SOURCE MATERIAL =>
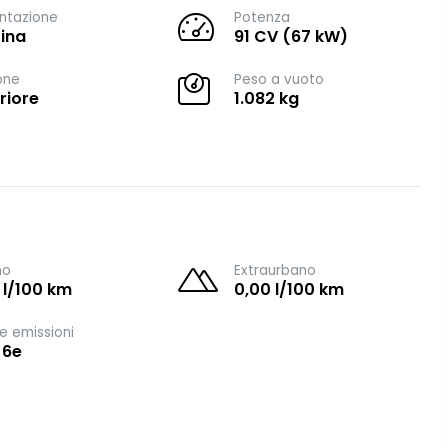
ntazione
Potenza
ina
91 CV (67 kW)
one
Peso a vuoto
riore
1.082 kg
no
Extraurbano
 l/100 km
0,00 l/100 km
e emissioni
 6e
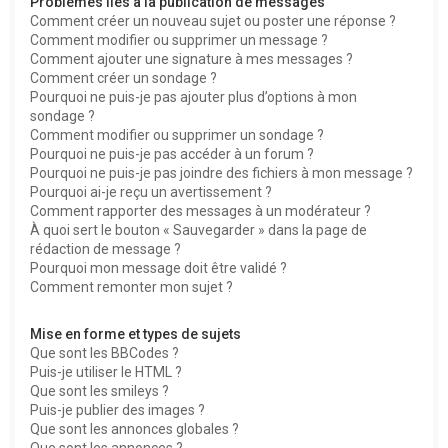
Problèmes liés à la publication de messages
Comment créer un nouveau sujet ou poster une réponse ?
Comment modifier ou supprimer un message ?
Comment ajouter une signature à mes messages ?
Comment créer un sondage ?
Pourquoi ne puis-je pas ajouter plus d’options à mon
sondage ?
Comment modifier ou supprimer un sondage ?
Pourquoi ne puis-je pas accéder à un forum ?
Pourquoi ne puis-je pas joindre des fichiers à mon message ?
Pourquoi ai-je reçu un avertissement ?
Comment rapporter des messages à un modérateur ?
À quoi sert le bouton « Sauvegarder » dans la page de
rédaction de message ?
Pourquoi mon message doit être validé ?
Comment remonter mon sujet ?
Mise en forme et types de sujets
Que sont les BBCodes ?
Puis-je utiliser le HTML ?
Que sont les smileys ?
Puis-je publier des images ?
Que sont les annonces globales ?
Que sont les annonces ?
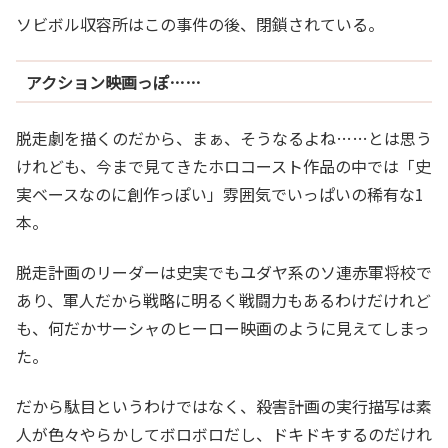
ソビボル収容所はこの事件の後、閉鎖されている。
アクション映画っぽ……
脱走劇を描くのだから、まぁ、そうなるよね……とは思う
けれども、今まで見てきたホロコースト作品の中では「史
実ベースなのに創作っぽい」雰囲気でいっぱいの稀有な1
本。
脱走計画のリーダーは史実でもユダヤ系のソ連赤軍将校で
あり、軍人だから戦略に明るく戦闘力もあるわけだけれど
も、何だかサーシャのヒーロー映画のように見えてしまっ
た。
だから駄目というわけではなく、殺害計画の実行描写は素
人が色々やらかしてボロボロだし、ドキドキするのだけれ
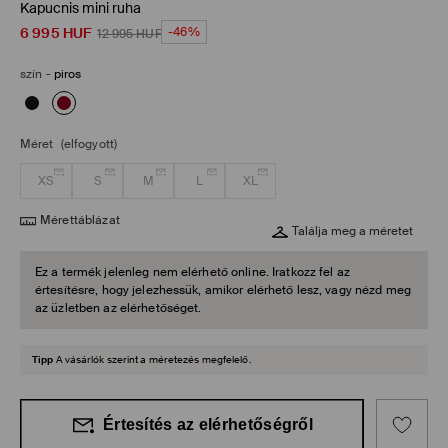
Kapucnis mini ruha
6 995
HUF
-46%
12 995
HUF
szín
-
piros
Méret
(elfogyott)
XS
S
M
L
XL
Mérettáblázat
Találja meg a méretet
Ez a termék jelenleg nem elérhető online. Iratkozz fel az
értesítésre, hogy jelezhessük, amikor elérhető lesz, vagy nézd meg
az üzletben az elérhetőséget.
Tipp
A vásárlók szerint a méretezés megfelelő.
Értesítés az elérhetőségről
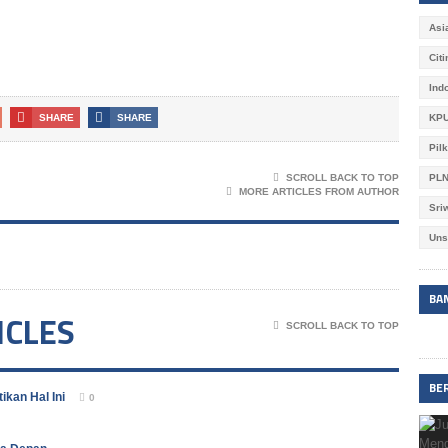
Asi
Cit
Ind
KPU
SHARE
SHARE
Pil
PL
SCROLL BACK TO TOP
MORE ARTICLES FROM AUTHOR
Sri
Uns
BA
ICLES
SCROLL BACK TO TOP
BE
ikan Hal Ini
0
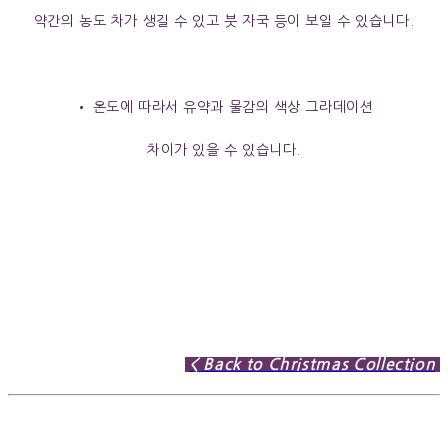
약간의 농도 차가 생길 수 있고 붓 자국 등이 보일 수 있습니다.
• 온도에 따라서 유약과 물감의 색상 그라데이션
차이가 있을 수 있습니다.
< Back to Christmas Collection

---

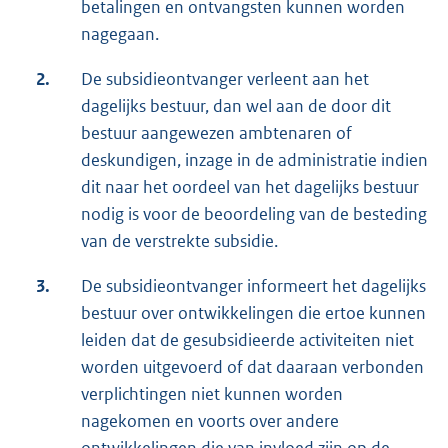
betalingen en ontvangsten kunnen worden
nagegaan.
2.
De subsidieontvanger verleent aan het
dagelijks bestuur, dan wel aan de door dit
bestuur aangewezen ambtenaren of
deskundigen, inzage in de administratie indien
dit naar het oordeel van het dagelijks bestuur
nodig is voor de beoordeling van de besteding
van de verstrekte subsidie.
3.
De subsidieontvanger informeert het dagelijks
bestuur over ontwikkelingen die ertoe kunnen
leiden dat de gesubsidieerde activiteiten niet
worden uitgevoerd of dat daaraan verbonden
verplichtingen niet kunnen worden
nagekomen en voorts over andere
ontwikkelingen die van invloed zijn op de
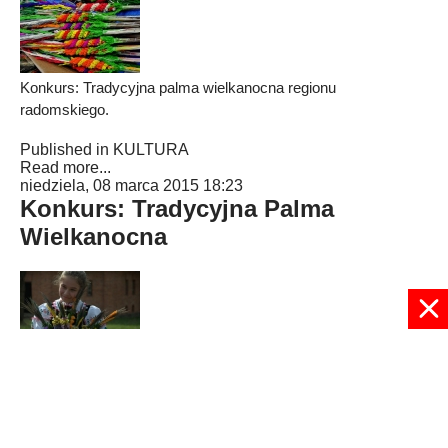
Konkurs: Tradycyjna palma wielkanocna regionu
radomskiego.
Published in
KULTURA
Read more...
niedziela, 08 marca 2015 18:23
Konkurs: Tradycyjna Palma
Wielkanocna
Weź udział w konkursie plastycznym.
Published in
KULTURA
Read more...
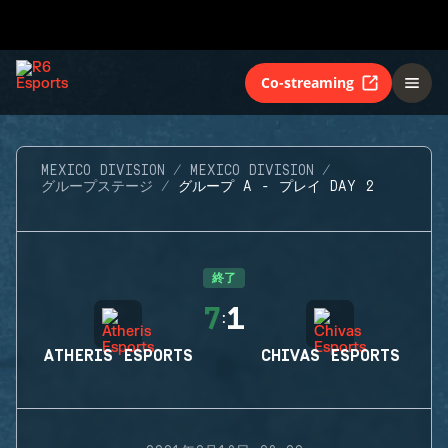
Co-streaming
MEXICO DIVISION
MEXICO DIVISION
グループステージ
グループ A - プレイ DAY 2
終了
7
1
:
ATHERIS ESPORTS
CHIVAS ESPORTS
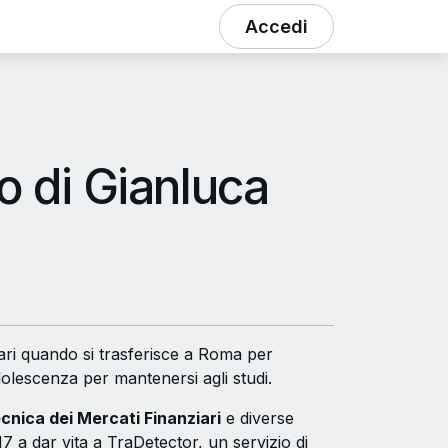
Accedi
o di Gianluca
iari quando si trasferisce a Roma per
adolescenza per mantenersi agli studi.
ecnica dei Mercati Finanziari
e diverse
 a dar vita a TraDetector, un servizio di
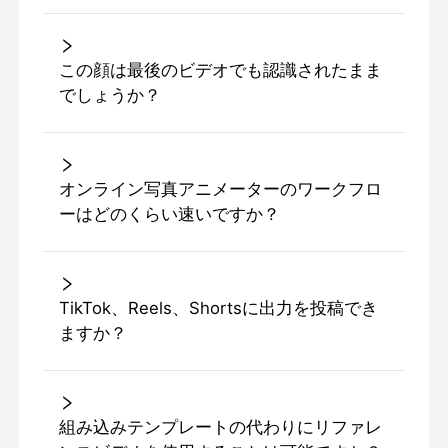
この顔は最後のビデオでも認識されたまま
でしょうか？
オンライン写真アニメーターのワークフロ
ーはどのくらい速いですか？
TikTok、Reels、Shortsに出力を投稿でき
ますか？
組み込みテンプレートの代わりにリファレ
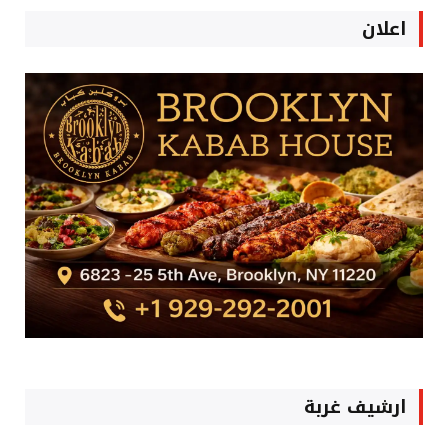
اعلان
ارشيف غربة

==

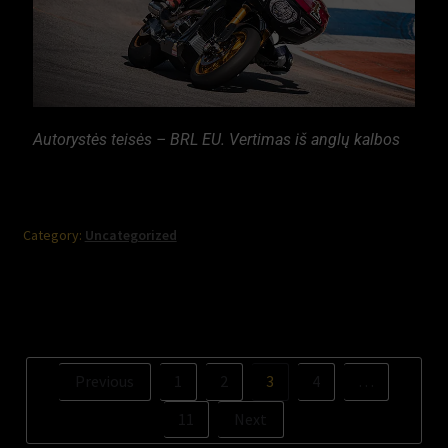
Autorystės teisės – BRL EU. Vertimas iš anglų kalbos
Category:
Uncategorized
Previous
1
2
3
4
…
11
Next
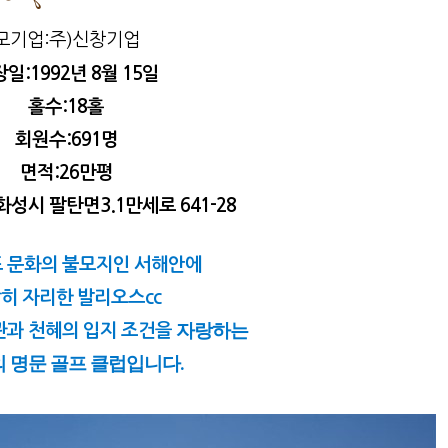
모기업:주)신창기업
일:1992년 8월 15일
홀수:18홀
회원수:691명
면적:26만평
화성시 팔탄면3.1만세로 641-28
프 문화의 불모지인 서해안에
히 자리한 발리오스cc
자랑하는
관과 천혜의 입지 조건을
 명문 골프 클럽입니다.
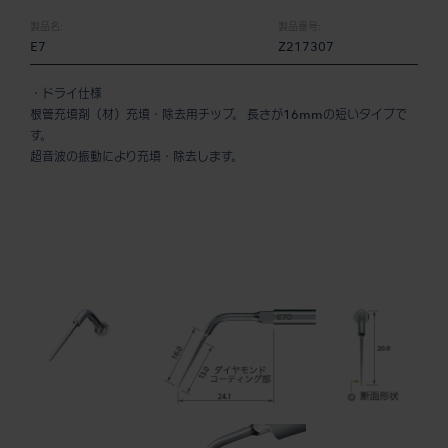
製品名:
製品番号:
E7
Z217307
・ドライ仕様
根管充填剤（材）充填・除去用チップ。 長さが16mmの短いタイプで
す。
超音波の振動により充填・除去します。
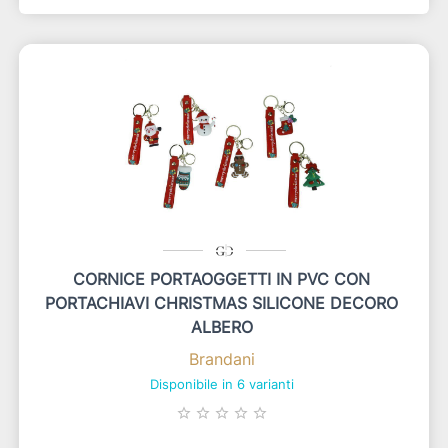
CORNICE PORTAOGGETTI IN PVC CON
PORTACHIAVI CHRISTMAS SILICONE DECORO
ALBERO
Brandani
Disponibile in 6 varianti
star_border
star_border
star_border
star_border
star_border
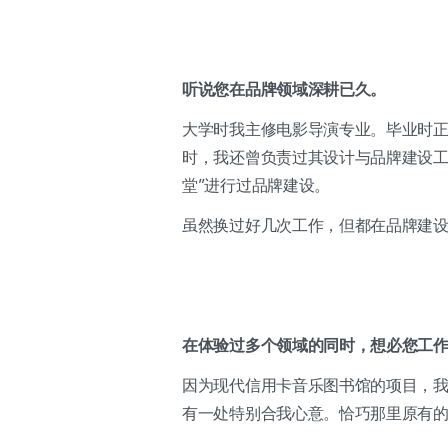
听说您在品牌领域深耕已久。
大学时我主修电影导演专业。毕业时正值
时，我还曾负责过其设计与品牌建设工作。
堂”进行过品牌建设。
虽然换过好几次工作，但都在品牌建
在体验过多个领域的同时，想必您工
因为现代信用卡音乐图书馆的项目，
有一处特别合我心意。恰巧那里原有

TASK DIRECTIONS =>
Reproduce the part that opens with the line containing "betalingen en ontvangsten kunnen worden" and closes with the line containing "ontwikkelingen die van invloed zijn op de", replacing "subsidieontvanger" with "begunstigde" and leaving everything else as it is.

TASK OUTPUT =>
betalingen en ontvangsten kunnen worden
nagegaan.
2.
De begunstigde verleent aan het
dagelijks bestuur, dan wel aan de door dit
bestuur aangewezen ambtenaren of
deskundigen, inzage in de administratie indien
dit naar het oordeel van het dagelijks bestuur
nodig is voor de beoordeling van de besteding
van de verstrekte subsidie.
3.
De begunstigde informeert het dagelijks
bestuur over ontwikkelingen die ertoe kunnen
leiden dat de gesubsidieerde activiteiten niet
worden uitgevoerd of dat daaraan verbonden
verplichtingen niet kunnen worden
nagekomen en voorts over andere
ontwikkelingen die van invloed zijn op de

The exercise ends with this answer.